Coalition Formation Approaches for Cooperative Networks With SWIPT
Author(s) -
Jie Ren,
Mai Xu,
Wei Chen,
Zhiguo Ding,
Zulin Wang
Publication year - 2017
Publication title -
ieee access
Language(s) - English
Resource type - Journals
SCImago Journal Rank - 0.587
H-Index - 127
ISSN - 2169-3536
DOI - 10.1109/access.2017.2749515
Subject(s) - aerospace , bioengineering , communication, networking and broadcast technologies , components, circuits, devices and systems , computing and processing , engineered materials, dielectrics and plasmas , engineering profession , fields, waves and electromagnetics , general topics for engineers , geoscience , nuclear engineering , photonics and electrooptics , power, energy and industry applications , robotics and control systems , signal processing and analysis , transportation
This paper proposes three game-theoretic approaches for coalition formation in cooperative networks with simultaneous wireless information and power transfer.
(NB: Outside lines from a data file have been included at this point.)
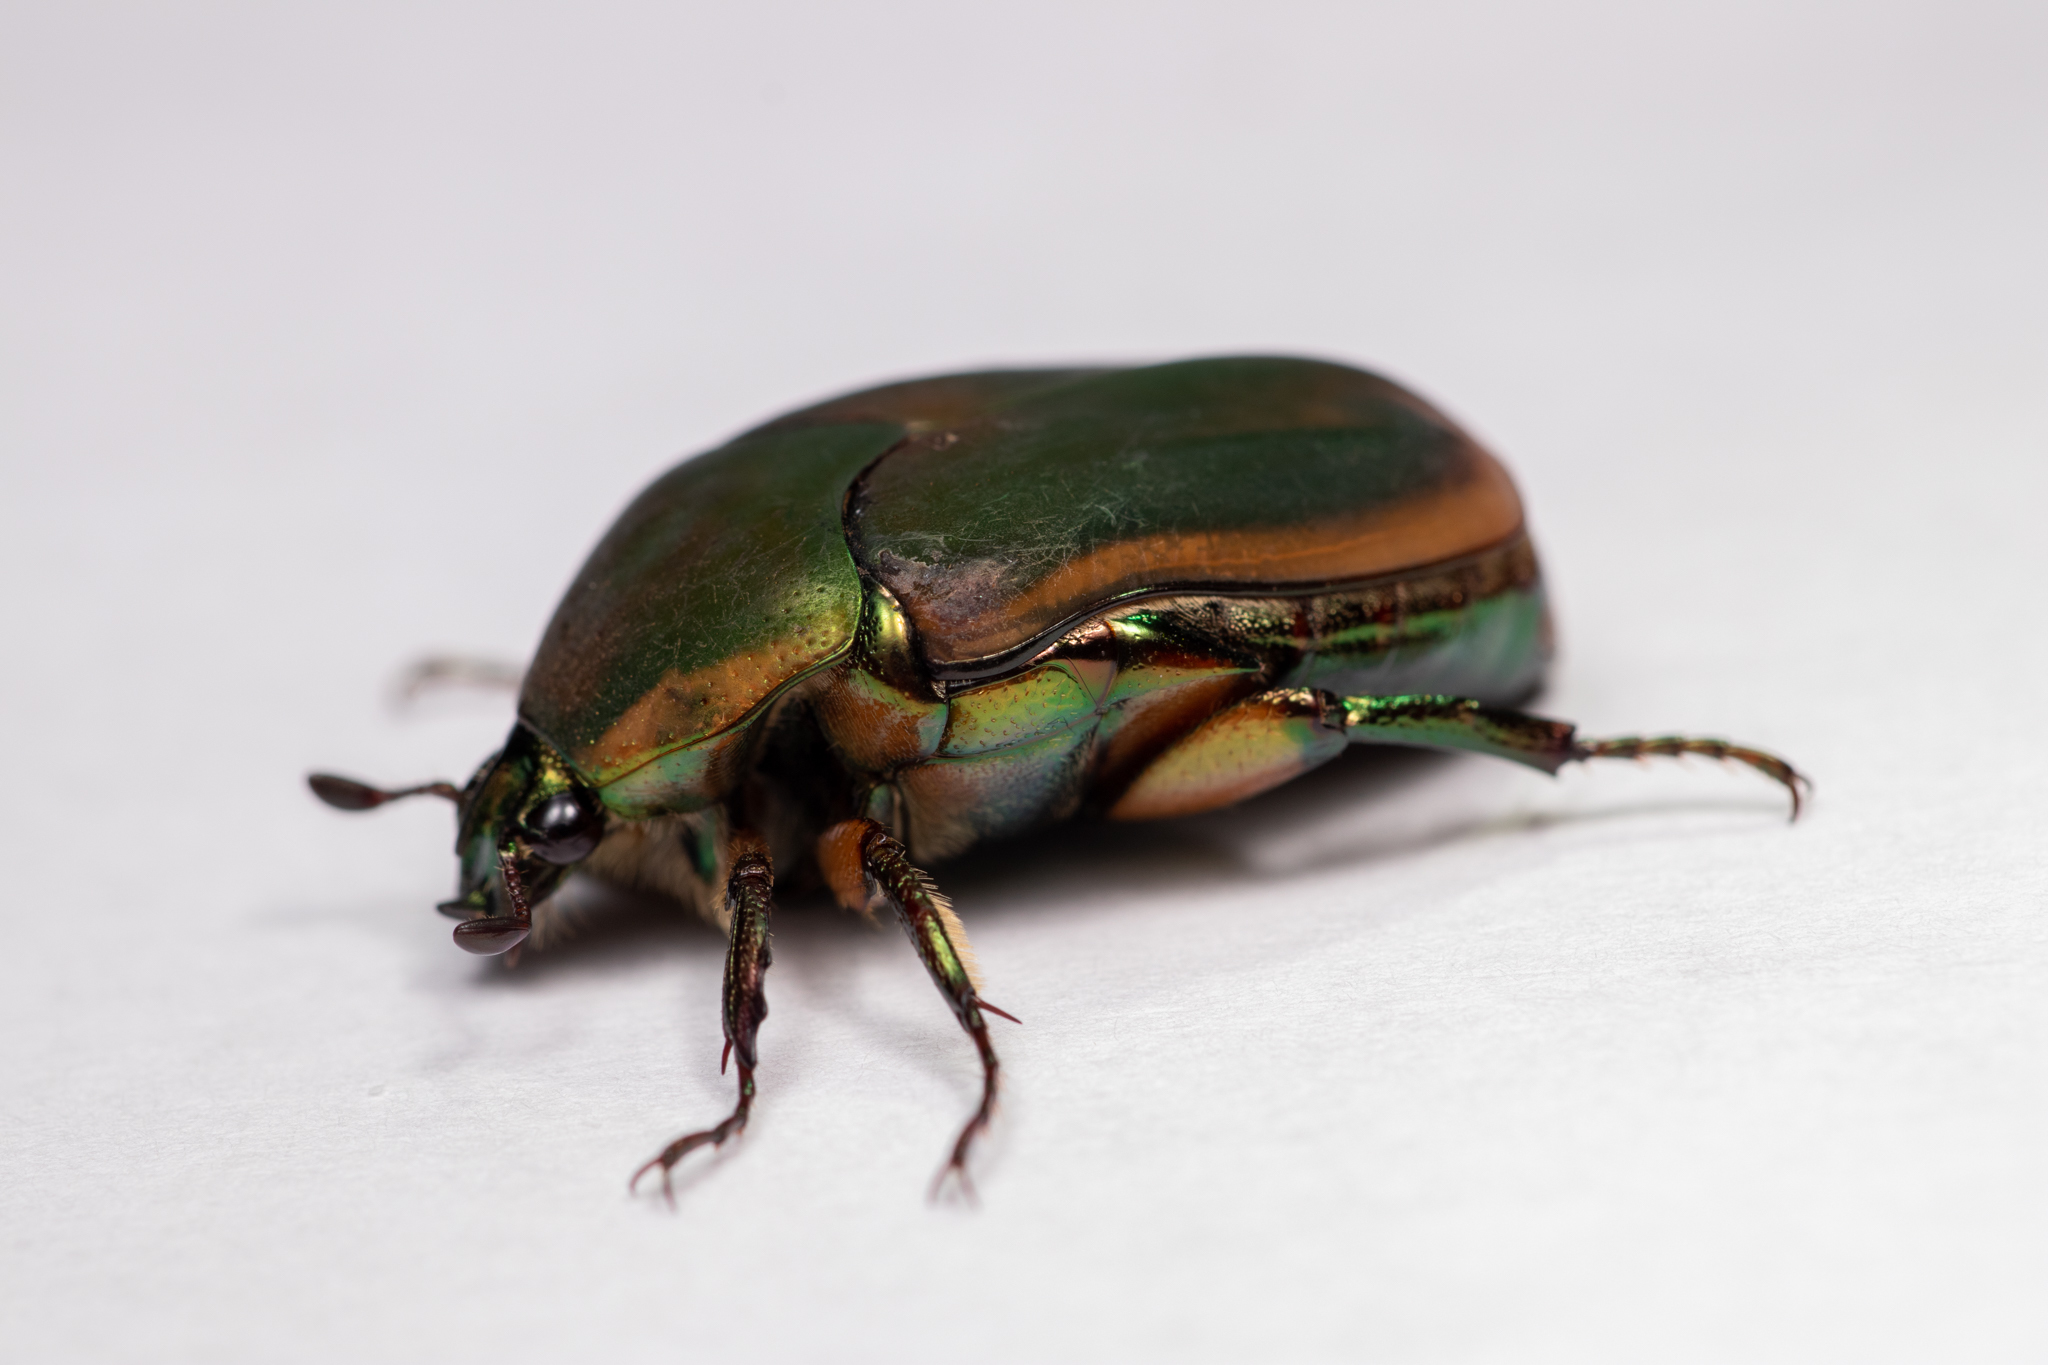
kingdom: Animalia
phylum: Arthropoda
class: Insecta
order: Coleoptera
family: Scarabaeidae
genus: Cotinis
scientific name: Cotinis nitida
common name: Common green june beetle
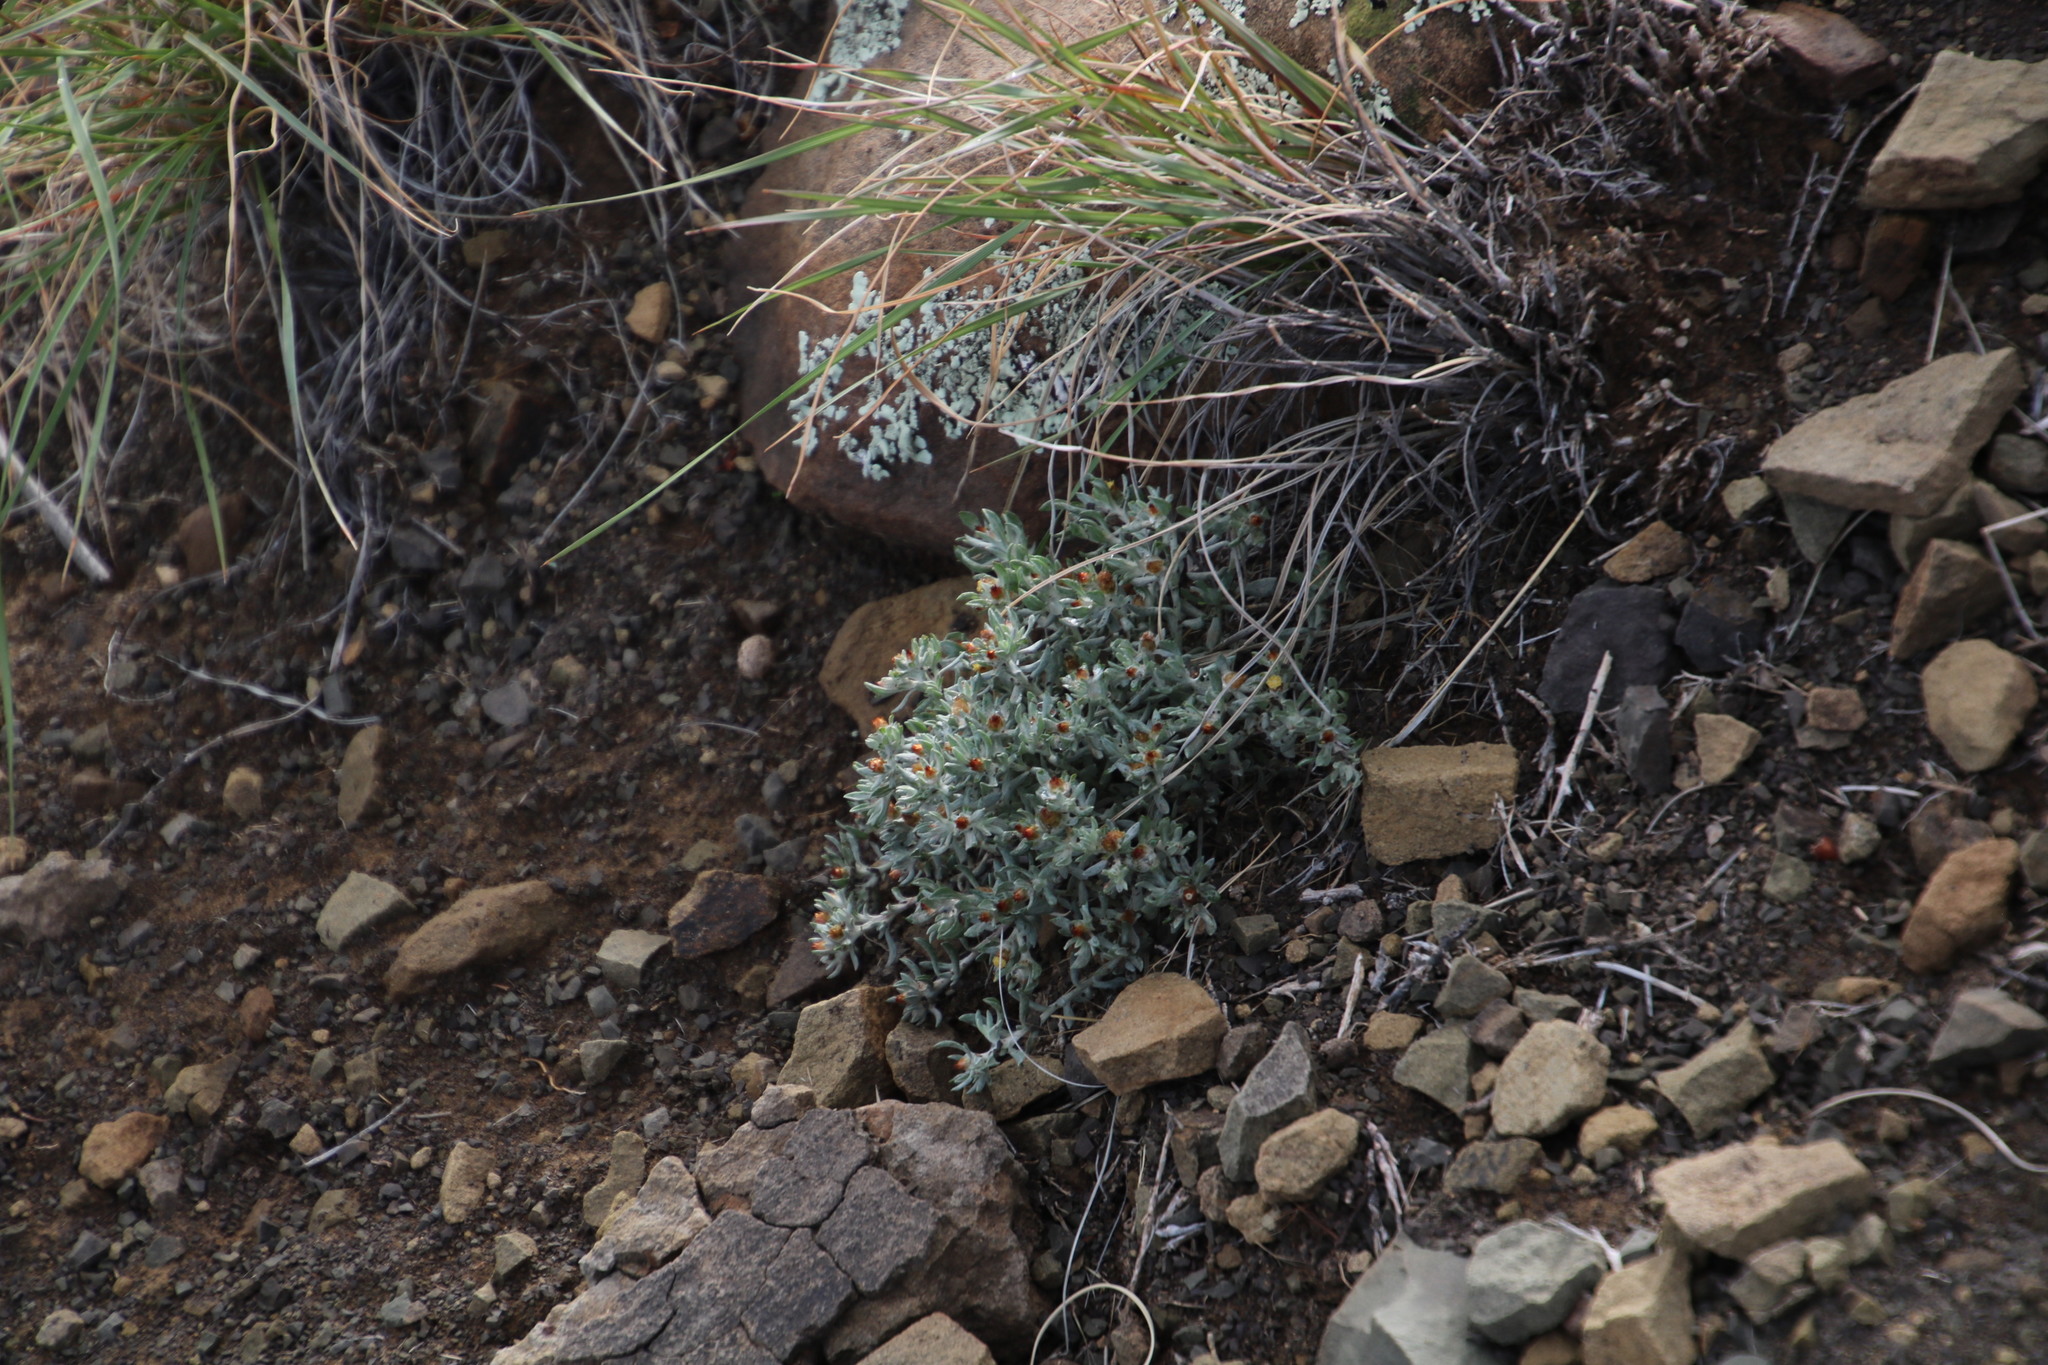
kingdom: Plantae
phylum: Tracheophyta
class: Magnoliopsida
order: Asterales
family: Asteraceae
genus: Helichrysum
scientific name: Helichrysum pumilio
To improve the reception reliability of destinations with poor channel conditions, we first divide destinations in the network into two types: Type I and Type II. Type I destinations refer to the destinations with capability of successful information decoding and energy harvesting, which serve as relays to help other destinations. Type II destinations have poor connections to the source and hence compete to obtain help from Type I destinations. Accordingly, cooperative relaying strategies for the two types of destinations are proposed on the basis of coalition formation game. First, we propose to utilize the dynamic programming (DP) approach to obtain the optimal coalition structure in the network, though at the cost of heavy time and storage complexity. Then, two distributed hedonic coalition formation (DHCF) approaches are developed to generate coalition structures, which are more efficient than the DP approach. Simulation results show that all proposed approaches outperform the non-cooperative one (i.e., direct link transmission). The results also illustrate that the DP approach achieves the largest data rate and lowest outage probability for destinations, and the DHCF approaches achieve near-to-optimal performance.